▶

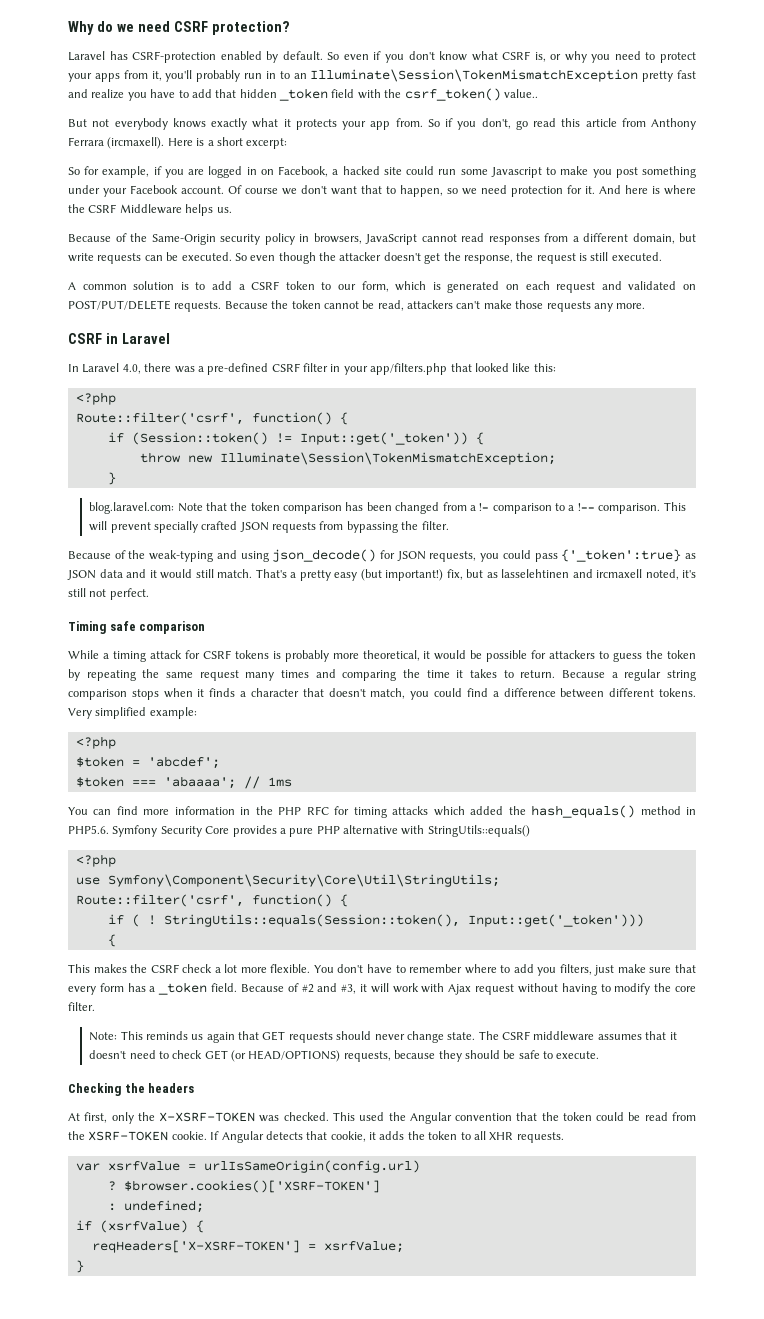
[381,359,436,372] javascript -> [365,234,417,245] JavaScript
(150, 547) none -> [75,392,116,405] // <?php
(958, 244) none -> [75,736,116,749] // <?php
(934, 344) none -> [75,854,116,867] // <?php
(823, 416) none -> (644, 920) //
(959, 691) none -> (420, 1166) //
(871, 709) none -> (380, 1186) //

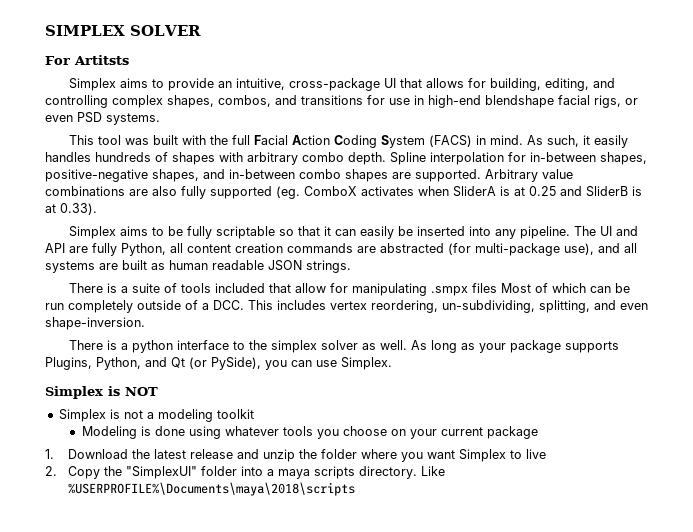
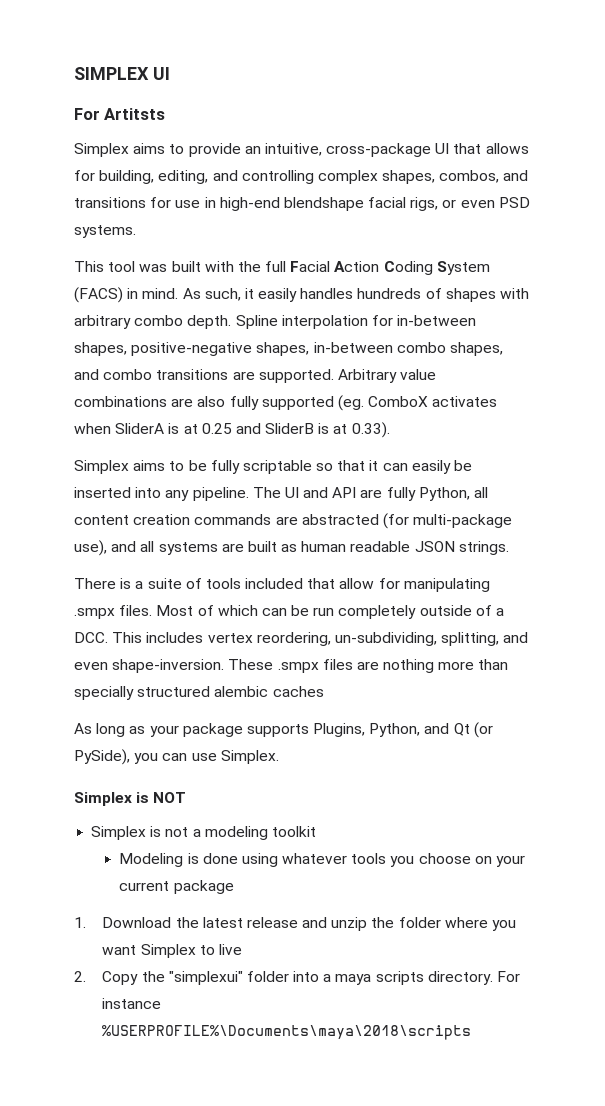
[130,25,201,36] SOLVER -> [152,67,170,80] UI
[203,169,225,179] and -> (310, 349) none
[345,169,388,182] shapes -> [449,342,503,356] [74,369,229,380] shapes, and combo transitions
[471,283,497,293] files -> [119,605,153,616] files.
[68,340,407,353] // There is a python interface to the simplex solver as well. -> [228,659,509,673] [74,686,324,700] These .smpx files are nothing more than specially structured alembic caches //
[125,466,197,479] "SimplexUI" -> [168,971,243,985] "simplexui"
[420,466,445,476] Like -> [496,971,520,982] [102,998,162,1009] For instance

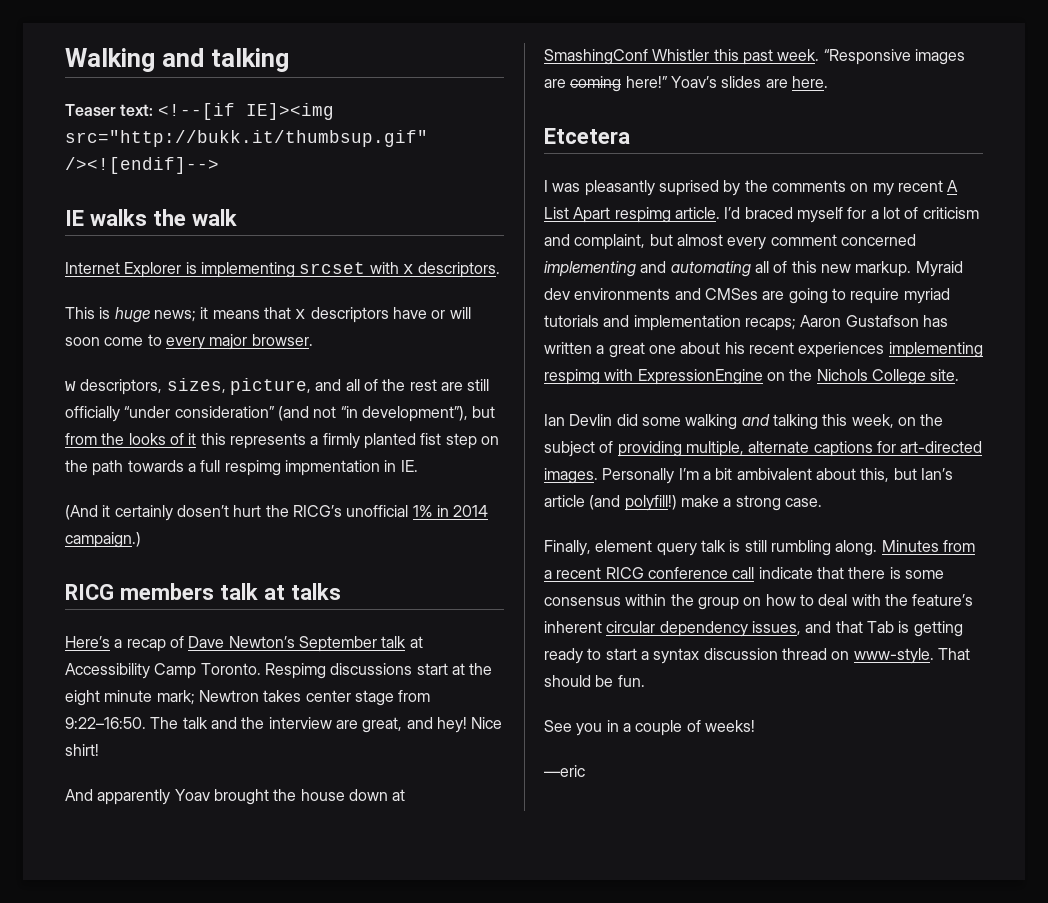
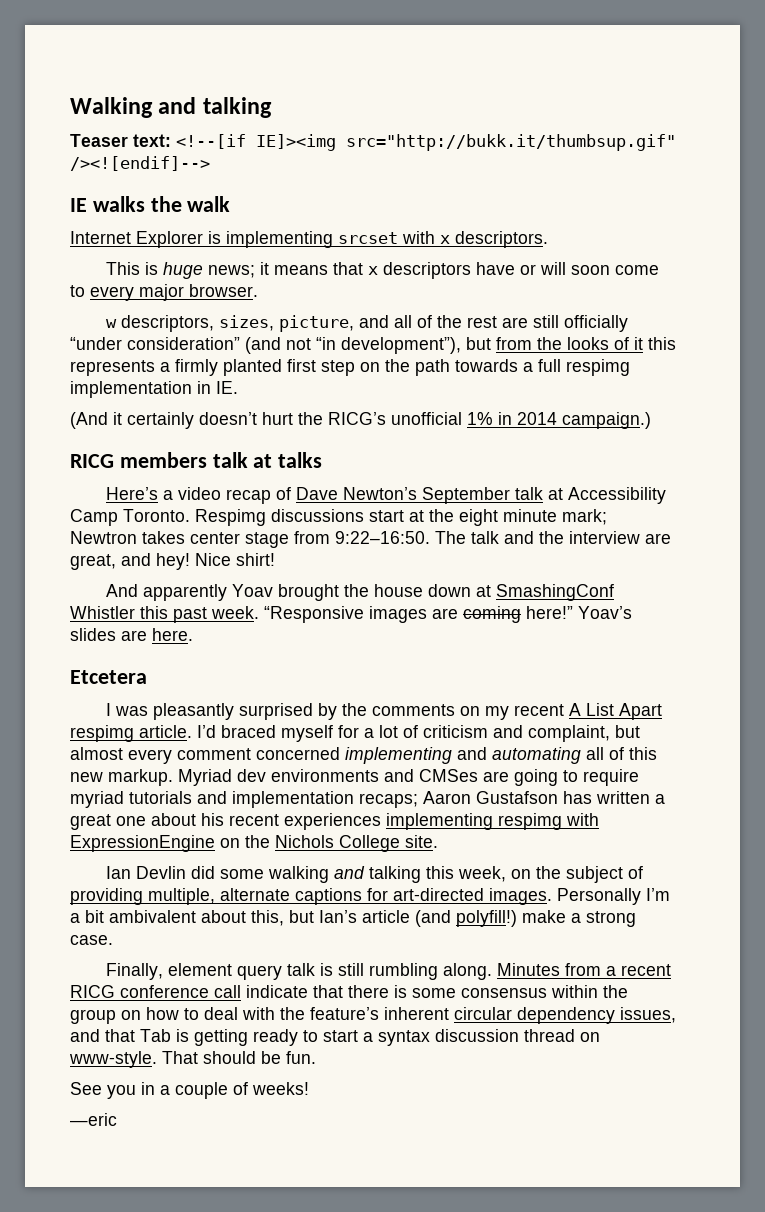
[420,433,442,445] fist -> [287,359,316,372] first
[284,460,380,476] impmentation -> [70,381,192,398] implementation
[176,505,229,517] dosen’t -> [199,412,257,425] doesn’t
(123, 643) none -> [177,487,221,500] video
[658,180,719,196] suprised -> [238,703,313,720] surprised
[915,261,963,277] Myraid -> [178,769,232,786] Myriad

◀

_WORK ORDER_: Search the entries for the word "none". Copy each line where it appears.

_ANSWER TO THIS PROBLEM_:
(150, 547) none -> [75,392,116,405] // <?php
(958, 244) none -> [75,736,116,749] // <?php
(934, 344) none -> [75,854,116,867] // <?php
(823, 416) none -> (644, 920) //
(959, 691) none -> (420, 1166) //
(871, 709) none -> (380, 1186) //
[203,169,225,179] and -> (310, 349) none
(123, 643) none -> [177,487,221,500] video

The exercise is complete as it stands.